A partial declassified version of the report, published in March 2015 by the journalist Jason Leopold, showed that U.S. intelligence got a lot of critical conclusions wrong. They claimed that Iraq maintained a stockpile of weapons of mass destruction. Iraq didn’t. They described the existence of a fleet of mobile chemical and biological weapons labs, as well as drones, that could be used in chemical weapons attacks. Not true. They also claimed that Iraq had been reconstituting its chemical weapons program and would be in a position to fire nuclear weapons by 2007 or 2008. It was not until after the United States invaded Iraq that the Iraq Survey Group, which was led by a former United Nations weapons inspector, Charles Duelfer, delivered the definitive judgment: Iraq had essentially shuttered its weapons of mass destruction after the first Gulf War more than a decade earlier.

The report also includes rampant speculation that Iraqi leader Saddam Hussein might have felt sufficiently threatened that he would have resorted to aligning itself with the Islamist terrorist organization al Qaeda. The report documented “reliable clandestine reporting” of meetings between senior Iraqi officials and al Qaeda operatives since the early 1990s and accounts of dozens of other direct or indirect meeting from “less reliable clandestine.” The alleged link between al Qaeda and the Iraqi regime played a central role in selling the war to the American public.

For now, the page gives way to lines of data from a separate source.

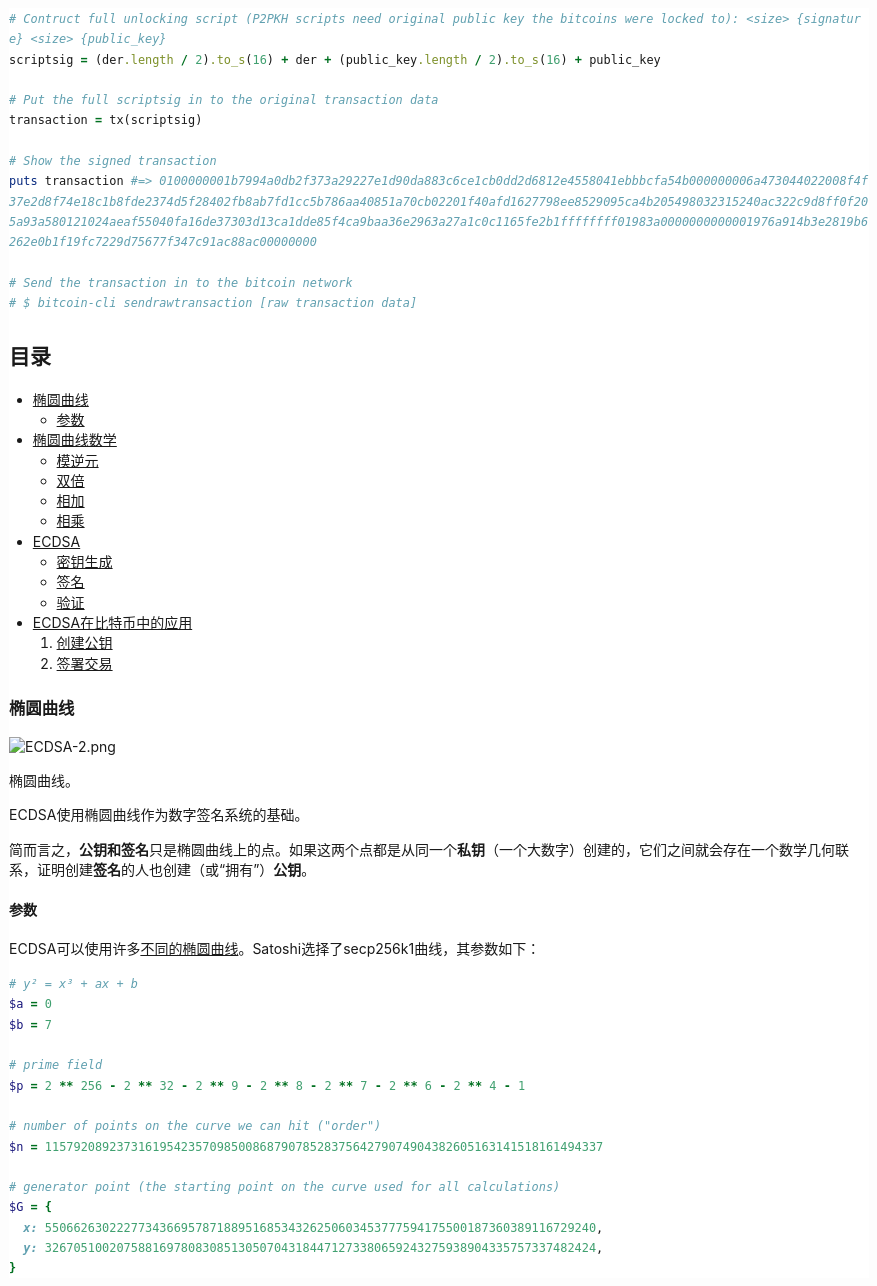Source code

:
 ```ruby
# Contruct full unlocking script (P2PKH scripts need original public key the bitcoins were locked to): <size> {signature} <size> {public_key}
scriptsig = (der.length / 2).to_s(16) + der + (public_key.length / 2).to_s(16) + public_key

# Put the full scriptsig in to the original transaction data
transaction = tx(scriptsig)

# Show the signed transaction
puts transaction #=> 0100000001b7994a0db2f373a29227e1d90da883c6ce1cb0dd2d6812e4558041ebbbcfa54b000000006a473044022008f4f37e2d8f74e18c1b8fde2374d5f28402fb8ab7fd1cc5b786aa40851a70cb02201f40afd1627798ee8529095ca4b205498032315240ac322c9d8ff0f205a93a580121024aeaf55040fa16de37303d13ca1dde85f4ca9baa36e2963a27a1c0c1165fe2b1ffffffff01983a0000000000001976a914b3e2819b6262e0b1f19fc7229d75677f347c91ac88ac00000000

# Send the transaction in to the bitcoin network
# $ bitcoin-cli sendrawtransaction [raw transaction data]
```

## 目录
* [椭圆曲线](#椭圆曲线)
  * [参数](#参数)
* [椭圆曲线数学](#椭圆曲线数学)
  * [模逆元](#模逆元)
  * [双倍](#双倍)
  * [相加](#相加)
  * [相乘](#相乘)
* [ECDSA](#ecdsa)
  * [密钥生成](#密钥生成)
  * [签名](#签名)
  * [验证](#验证)
* [ECDSA在比特币中的应用](#ecdsa在比特币中的应用)
  1. [创建公钥](#1-创建公钥)
  2. [签署交易](#2-签署交易)

### 椭圆曲线

![ECDSA-2.png](img/ECDSA-2%20(1).png)

椭圆曲线。

ECDSA使用椭圆曲线作为数字签名系统的基础。

简而言之，**公钥和签名**只是椭圆曲线上的点。如果这两个点都是从同一个**私钥**（一个大数字）创建的，它们之间就会存在一个数学几何联系，证明创建**签名**的人也创建（或“拥有”）**公钥**。

#### 参数
ECDSA可以使用许多[不同的椭圆曲线](http://www.secg.org/sec2-v2.pdf)。Satoshi选择了secp256k1曲线，其参数如下：
```ruby
# y² = x³ + ax + b
$a = 0
$b = 7

# prime field
$p = 2 ** 256 - 2 ** 32 - 2 ** 9 - 2 ** 8 - 2 ** 7 - 2 ** 6 - 2 ** 4 - 1

# number of points on the curve we can hit ("order")
$n = 115792089237316195423570985008687907852837564279074904382605163141518161494337

# generator point (the starting point on the curve used for all calculations)
$G = {
  x: 55066263022277343669578718895168534326250603453777594175500187360389116729240,
  y: 32670510020758816978083085130507043184471273380659243275938904335757337482424,
}
```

The links turned out to be wildly exaggerated: “[T]o date we have seen no evidence that these or the earlier contacts ever developed into a collaborative operational relationship,” the 9/11 Commission concluded in 2004.

The basis for U.S. nuclear claims were based on an assessment by most U.S. intelligence agencies that Iraq’s aggressive efforts to obtain dual-use equipment—including high-strength aluminum tubes—provided “compelling evidence that Saddam is reconstituting a uranium enrichment effort for Baghdad’s nuclear weapons program.” The report included critical dissents from the State Department’s Bureau of Intelligence and Research and the Department of Energy, which employed the government’s top nuclear scientists. They raised doubts about the administration’s claim that Iraq was acquiring aluminum tubes for a centrifuge rotor, a critical part in a nuclear plant. The Department of Energy believed that the tubes were being used for the construction of artillery rockets. But senior Bush administration officials ignored the experts. In a Sept. 8, 2002, interview with CNN, National Security Advisor Condoleezza Rice claimed erroneously that the tubes were “only really suited for nuclear weapons programs.”

There were others casting doubt. In January 2003, Mohamed ElBaradei, then the head of the International Atomic Energy Agency, told me that two months of intensive inspections in Iraq, including visits to eight facilities linked by the United States and United Kingdom to an alleged nuclear weapons program, turned up no evidence to support those claims.

In building a case against Iran, it certainly doesn’t help that the White House has generally been so loose with the truth. In its latest tally, the Washington Post’s Fact Check counted 10,000 false or misleading statements by President Donald Trump since he took office in early 2017. But it may be Trump himself, having campaigned on a pledge to keep American service members out of foreign wars, who slows the march towards a U.S. confrontation with Iran. The president recently informed his acting defense secretary, Patrick Shanahan, that he has no desire to start a war with Iran, according to a report in the New York Times.